Top of Data to examine
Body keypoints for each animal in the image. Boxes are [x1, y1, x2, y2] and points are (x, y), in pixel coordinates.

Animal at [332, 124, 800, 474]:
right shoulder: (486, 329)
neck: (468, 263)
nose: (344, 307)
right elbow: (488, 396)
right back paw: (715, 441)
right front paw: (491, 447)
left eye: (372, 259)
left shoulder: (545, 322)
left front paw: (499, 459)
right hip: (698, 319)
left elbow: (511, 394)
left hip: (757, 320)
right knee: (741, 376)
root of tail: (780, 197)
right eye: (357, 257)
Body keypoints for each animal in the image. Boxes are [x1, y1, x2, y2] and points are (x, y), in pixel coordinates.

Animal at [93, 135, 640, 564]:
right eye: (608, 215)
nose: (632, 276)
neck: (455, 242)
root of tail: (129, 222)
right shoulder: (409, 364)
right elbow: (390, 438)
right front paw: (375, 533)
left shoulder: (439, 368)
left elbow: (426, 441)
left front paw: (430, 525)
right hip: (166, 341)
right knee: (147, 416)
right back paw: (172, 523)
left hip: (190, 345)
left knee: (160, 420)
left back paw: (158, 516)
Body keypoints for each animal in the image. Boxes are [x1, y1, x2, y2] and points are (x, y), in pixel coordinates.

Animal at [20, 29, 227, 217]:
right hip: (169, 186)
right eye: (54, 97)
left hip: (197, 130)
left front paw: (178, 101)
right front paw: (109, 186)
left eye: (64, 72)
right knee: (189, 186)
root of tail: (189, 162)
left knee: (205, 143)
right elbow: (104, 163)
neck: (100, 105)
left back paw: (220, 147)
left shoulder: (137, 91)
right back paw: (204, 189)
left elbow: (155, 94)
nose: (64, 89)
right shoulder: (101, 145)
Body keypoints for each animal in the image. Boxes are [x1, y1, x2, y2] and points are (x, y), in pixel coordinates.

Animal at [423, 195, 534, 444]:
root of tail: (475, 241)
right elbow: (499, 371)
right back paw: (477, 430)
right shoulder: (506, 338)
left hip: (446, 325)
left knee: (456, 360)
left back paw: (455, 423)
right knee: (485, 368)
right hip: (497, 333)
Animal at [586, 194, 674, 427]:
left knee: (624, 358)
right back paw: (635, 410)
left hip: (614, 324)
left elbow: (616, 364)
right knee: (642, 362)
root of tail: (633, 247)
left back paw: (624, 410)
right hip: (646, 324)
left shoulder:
Bottom of Data to examine
• _Exercise_
Copy down the material exactly as written.

• _Answer to this task_
Body keypoints for each animal in the image. Boxes are [x1, y1, x2, y2] and points are (x, y), in pixel coordinates.

Animal at [332, 124, 800, 474]:
right shoulder: (486, 329)
neck: (468, 263)
nose: (344, 307)
right elbow: (488, 396)
right back paw: (715, 441)
right front paw: (491, 447)
left eye: (372, 259)
left shoulder: (545, 322)
left front paw: (499, 459)
right hip: (698, 319)
left elbow: (511, 394)
left hip: (757, 320)
right knee: (741, 376)
root of tail: (780, 197)
right eye: (357, 257)
Body keypoints for each animal in the image. Boxes are [x1, y1, x2, y2] and points are (x, y), in pixel coordinates.

Animal at [93, 135, 640, 564]:
right eye: (608, 215)
nose: (632, 276)
neck: (455, 242)
root of tail: (129, 222)
right shoulder: (409, 364)
right elbow: (390, 438)
right front paw: (375, 533)
left shoulder: (439, 368)
left elbow: (426, 441)
left front paw: (430, 525)
right hip: (166, 341)
right knee: (147, 416)
right back paw: (172, 523)
left hip: (190, 345)
left knee: (160, 420)
left back paw: (158, 516)
Body keypoints for each animal in the image. Boxes are [x1, y1, x2, y2] and points are (x, y), in pixel coordinates.

Animal at [20, 29, 227, 217]:
right hip: (169, 186)
right eye: (54, 97)
left hip: (197, 130)
left front paw: (178, 101)
right front paw: (109, 186)
left eye: (64, 72)
right knee: (189, 186)
root of tail: (189, 162)
left knee: (205, 143)
right elbow: (104, 163)
neck: (100, 105)
left back paw: (220, 147)
left shoulder: (137, 91)
right back paw: (204, 189)
left elbow: (155, 94)
nose: (64, 89)
right shoulder: (101, 145)
Body keypoints for each animal in the image. Boxes are [x1, y1, x2, y2] and points are (x, y), in pixel coordinates.

Animal at [423, 195, 534, 444]:
root of tail: (475, 241)
right elbow: (499, 371)
right back paw: (477, 430)
right shoulder: (506, 338)
left hip: (446, 325)
left knee: (456, 360)
left back paw: (455, 423)
right knee: (485, 368)
right hip: (497, 333)
Animal at [586, 194, 674, 427]:
left knee: (624, 358)
right back paw: (635, 410)
left hip: (614, 324)
left elbow: (616, 364)
right knee: (642, 362)
root of tail: (633, 247)
left back paw: (624, 410)
right hip: (646, 324)
left shoulder:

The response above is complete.